**WRITTEN INSTRUCTION:** Could you give the records again from the line with "genus: Pinguicula" through the line with "country: Zimbabwe", swapping "collector number" for "collector no." and changing nothing else? Include only those lines.

^^^^^^^^

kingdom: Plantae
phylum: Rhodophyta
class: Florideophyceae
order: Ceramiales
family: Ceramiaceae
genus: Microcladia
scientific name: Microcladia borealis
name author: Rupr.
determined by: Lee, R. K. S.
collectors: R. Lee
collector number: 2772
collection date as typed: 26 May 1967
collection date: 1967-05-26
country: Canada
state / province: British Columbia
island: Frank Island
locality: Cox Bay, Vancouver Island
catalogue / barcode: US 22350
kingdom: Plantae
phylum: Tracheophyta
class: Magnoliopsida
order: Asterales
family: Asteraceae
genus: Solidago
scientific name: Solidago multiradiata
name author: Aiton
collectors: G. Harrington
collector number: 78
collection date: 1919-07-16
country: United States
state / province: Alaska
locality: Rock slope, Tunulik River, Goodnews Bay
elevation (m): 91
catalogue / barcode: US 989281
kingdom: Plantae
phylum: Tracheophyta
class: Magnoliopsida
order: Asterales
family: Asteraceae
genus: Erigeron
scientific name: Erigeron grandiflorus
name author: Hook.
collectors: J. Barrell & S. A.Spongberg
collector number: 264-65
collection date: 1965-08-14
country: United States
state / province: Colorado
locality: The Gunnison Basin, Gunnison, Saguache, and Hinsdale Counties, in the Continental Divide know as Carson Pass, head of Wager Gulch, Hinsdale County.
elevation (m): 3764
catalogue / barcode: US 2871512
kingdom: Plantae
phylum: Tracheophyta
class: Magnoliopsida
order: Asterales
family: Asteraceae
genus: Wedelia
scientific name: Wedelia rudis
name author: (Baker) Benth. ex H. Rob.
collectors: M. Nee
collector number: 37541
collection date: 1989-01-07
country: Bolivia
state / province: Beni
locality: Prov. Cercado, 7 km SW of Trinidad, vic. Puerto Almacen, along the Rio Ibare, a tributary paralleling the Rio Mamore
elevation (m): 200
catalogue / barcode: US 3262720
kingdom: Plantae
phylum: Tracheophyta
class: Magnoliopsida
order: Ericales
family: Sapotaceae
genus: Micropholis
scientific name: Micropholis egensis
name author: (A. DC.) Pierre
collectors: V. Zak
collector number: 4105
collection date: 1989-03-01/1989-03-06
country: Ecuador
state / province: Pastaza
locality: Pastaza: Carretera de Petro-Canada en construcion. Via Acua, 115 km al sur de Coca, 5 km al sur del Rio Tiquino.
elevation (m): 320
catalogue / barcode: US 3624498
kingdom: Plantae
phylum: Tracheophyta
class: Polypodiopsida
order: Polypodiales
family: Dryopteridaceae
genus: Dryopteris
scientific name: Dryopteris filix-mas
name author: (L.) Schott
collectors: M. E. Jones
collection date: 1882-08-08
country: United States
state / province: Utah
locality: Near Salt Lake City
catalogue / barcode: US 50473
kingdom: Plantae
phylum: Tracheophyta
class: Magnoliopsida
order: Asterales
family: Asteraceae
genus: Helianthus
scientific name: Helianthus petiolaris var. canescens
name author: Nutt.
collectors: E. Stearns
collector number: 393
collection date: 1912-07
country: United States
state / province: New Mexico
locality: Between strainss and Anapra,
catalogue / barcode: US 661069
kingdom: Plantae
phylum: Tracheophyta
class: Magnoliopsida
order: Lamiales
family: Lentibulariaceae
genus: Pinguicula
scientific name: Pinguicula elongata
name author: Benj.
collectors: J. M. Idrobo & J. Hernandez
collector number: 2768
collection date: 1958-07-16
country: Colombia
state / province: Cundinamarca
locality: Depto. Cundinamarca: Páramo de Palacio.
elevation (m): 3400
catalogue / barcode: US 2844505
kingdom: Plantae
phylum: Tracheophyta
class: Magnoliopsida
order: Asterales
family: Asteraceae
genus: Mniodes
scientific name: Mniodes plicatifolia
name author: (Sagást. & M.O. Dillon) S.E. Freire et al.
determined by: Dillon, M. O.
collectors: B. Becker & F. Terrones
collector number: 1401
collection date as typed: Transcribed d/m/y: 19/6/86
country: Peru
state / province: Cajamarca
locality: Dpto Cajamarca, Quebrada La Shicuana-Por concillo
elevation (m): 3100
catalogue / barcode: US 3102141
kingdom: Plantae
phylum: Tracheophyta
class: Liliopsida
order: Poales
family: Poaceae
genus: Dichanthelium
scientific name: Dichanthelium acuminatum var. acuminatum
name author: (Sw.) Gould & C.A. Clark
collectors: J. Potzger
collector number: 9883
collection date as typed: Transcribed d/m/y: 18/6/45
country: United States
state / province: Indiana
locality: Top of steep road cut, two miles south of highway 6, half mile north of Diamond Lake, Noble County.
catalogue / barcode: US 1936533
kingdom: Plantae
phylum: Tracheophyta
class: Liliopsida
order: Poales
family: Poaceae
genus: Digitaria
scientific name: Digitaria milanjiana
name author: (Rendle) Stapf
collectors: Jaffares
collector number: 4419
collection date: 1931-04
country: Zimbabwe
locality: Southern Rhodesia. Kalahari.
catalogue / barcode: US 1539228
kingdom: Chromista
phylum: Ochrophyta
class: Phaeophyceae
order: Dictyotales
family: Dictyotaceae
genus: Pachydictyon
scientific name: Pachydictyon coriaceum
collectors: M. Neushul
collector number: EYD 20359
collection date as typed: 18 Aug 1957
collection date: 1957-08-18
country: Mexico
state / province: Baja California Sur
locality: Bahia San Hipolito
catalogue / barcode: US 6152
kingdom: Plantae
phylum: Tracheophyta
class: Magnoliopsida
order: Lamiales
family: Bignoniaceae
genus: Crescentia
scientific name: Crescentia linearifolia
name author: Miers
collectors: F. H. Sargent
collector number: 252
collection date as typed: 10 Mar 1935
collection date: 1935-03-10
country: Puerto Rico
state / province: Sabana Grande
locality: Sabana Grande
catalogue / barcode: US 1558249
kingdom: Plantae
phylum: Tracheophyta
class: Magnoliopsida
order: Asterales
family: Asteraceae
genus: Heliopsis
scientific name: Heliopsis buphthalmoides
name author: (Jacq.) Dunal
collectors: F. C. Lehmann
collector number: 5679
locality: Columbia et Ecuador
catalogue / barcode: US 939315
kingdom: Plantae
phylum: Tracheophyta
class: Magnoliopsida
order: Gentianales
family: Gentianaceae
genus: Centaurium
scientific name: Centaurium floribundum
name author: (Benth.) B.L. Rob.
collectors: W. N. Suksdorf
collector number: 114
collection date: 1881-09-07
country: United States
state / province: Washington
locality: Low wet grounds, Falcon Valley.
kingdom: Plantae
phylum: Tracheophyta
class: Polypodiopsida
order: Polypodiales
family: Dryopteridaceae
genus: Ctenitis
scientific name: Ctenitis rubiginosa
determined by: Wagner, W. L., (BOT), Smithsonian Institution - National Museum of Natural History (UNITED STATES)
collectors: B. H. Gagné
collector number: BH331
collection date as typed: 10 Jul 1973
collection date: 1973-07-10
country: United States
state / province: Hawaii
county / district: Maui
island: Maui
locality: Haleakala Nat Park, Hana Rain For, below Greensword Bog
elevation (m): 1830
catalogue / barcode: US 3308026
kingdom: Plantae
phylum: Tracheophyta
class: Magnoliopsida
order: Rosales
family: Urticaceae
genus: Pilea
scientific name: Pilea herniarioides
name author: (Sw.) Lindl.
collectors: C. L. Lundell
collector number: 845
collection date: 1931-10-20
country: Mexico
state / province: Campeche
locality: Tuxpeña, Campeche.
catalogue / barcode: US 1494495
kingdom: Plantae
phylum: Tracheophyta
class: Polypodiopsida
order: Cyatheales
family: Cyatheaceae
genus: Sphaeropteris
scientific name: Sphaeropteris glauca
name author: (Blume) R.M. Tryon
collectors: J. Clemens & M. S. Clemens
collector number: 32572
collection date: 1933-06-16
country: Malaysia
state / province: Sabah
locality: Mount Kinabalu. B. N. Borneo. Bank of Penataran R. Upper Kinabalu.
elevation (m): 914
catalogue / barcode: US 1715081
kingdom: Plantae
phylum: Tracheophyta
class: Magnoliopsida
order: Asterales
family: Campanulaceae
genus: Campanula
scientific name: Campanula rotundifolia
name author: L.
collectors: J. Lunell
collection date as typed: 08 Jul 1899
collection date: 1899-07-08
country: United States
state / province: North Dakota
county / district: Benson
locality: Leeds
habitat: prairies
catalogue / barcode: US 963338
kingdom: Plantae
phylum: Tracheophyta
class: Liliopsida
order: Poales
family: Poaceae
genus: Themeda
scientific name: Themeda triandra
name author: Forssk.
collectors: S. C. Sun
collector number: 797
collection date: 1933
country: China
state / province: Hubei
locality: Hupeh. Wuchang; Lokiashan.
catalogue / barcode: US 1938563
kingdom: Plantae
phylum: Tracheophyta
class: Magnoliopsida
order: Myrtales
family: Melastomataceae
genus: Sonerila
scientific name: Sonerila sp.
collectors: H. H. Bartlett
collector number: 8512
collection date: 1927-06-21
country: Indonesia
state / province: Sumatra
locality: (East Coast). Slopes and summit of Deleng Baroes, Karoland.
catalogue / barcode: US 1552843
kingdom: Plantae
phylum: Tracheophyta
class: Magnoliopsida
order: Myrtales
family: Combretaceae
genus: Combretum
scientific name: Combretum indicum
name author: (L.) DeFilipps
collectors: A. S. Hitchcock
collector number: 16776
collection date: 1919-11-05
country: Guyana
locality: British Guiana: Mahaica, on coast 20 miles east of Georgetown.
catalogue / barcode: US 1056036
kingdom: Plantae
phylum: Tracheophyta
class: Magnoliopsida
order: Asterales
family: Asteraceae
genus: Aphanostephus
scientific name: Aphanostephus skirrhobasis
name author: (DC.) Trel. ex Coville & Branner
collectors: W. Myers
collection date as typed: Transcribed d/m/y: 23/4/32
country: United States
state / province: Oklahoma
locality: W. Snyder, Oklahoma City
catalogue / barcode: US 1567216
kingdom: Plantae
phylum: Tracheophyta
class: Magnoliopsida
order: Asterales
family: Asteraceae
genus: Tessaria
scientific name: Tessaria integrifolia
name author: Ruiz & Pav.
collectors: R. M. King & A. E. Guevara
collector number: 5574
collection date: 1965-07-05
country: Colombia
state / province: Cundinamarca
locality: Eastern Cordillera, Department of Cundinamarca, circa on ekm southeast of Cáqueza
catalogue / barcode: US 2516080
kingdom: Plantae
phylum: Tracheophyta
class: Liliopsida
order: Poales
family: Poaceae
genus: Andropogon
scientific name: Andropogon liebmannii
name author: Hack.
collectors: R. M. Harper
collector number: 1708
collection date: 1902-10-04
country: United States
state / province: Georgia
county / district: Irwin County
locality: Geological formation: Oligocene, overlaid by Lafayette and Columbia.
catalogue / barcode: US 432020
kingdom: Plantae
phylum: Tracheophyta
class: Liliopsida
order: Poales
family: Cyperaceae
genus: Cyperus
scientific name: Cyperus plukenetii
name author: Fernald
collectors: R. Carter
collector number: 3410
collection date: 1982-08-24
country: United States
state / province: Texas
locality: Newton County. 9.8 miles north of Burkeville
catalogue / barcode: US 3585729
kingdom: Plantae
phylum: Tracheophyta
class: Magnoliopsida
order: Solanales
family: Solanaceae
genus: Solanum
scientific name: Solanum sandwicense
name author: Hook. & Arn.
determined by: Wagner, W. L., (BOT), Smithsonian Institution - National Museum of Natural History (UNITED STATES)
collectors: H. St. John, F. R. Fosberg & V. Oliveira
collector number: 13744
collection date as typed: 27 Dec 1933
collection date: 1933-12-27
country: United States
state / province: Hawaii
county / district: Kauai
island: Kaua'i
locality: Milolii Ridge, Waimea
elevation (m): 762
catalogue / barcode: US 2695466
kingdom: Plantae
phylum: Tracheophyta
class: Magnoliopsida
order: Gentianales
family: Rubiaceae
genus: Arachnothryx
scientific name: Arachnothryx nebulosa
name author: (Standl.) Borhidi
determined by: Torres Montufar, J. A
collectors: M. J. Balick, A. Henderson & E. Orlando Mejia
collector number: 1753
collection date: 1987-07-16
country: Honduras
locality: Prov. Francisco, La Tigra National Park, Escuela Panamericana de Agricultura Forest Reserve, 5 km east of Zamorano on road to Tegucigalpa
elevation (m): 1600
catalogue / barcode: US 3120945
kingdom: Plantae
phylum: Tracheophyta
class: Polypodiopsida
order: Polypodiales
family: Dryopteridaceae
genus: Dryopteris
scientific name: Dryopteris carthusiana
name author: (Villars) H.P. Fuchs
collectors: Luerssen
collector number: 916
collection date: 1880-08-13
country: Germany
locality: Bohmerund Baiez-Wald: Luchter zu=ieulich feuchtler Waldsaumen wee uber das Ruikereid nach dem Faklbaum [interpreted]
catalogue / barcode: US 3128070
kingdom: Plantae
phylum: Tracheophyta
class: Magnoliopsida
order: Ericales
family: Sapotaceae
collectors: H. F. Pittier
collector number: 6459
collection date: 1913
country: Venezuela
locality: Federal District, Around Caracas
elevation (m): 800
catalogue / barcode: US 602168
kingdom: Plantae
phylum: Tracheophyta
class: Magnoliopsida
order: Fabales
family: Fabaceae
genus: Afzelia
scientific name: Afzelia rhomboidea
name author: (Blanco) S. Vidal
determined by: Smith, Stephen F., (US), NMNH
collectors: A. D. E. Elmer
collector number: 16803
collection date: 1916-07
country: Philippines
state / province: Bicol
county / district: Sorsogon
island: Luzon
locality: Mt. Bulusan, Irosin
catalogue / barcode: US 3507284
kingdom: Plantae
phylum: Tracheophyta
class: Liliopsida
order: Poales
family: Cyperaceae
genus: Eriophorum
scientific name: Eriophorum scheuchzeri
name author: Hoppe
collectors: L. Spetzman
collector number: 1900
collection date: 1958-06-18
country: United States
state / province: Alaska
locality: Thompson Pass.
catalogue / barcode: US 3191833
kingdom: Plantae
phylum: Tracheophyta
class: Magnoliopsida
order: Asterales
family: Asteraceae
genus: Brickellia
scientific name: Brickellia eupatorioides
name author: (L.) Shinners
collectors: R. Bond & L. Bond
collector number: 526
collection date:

^^^^^^^^

**RESULT OF THE EXERCISE:**
genus: Pinguicula
scientific name: Pinguicula elongata
name author: Benj.
collectors: J. M. Idrobo & J. Hernandez
collector no.: 2768
collection date: 1958-07-16
country: Colombia
state / province: Cundinamarca
locality: Depto. Cundinamarca: Páramo de Palacio.
elevation (m): 3400
catalogue / barcode: US 2844505
kingdom: Plantae
phylum: Tracheophyta
class: Magnoliopsida
order: Asterales
family: Asteraceae
genus: Mniodes
scientific name: Mniodes plicatifolia
name author: (Sagást. & M.O. Dillon) S.E. Freire et al.
determined by: Dillon, M. O.
collectors: B. Becker & F. Terrones
collector no.: 1401
collection date as typed: Transcribed d/m/y: 19/6/86
country: Peru
state / province: Cajamarca
locality: Dpto Cajamarca, Quebrada La Shicuana-Por concillo
elevation (m): 3100
catalogue / barcode: US 3102141
kingdom: Plantae
phylum: Tracheophyta
class: Liliopsida
order: Poales
family: Poaceae
genus: Dichanthelium
scientific name: Dichanthelium acuminatum var. acuminatum
name author: (Sw.) Gould & C.A. Clark
collectors: J. Potzger
collector no.: 9883
collection date as typed: Transcribed d/m/y: 18/6/45
country: United States
state / province: Indiana
locality: Top of steep road cut, two miles south of highway 6, half mile north of Diamond Lake, Noble County.
catalogue / barcode: US 1936533
kingdom: Plantae
phylum: Tracheophyta
class: Liliopsida
order: Poales
family: Poaceae
genus: Digitaria
scientific name: Digitaria milanjiana
name author: (Rendle) Stapf
collectors: Jaffares
collector no.: 4419
collection date: 1931-04
country: Zimbabwe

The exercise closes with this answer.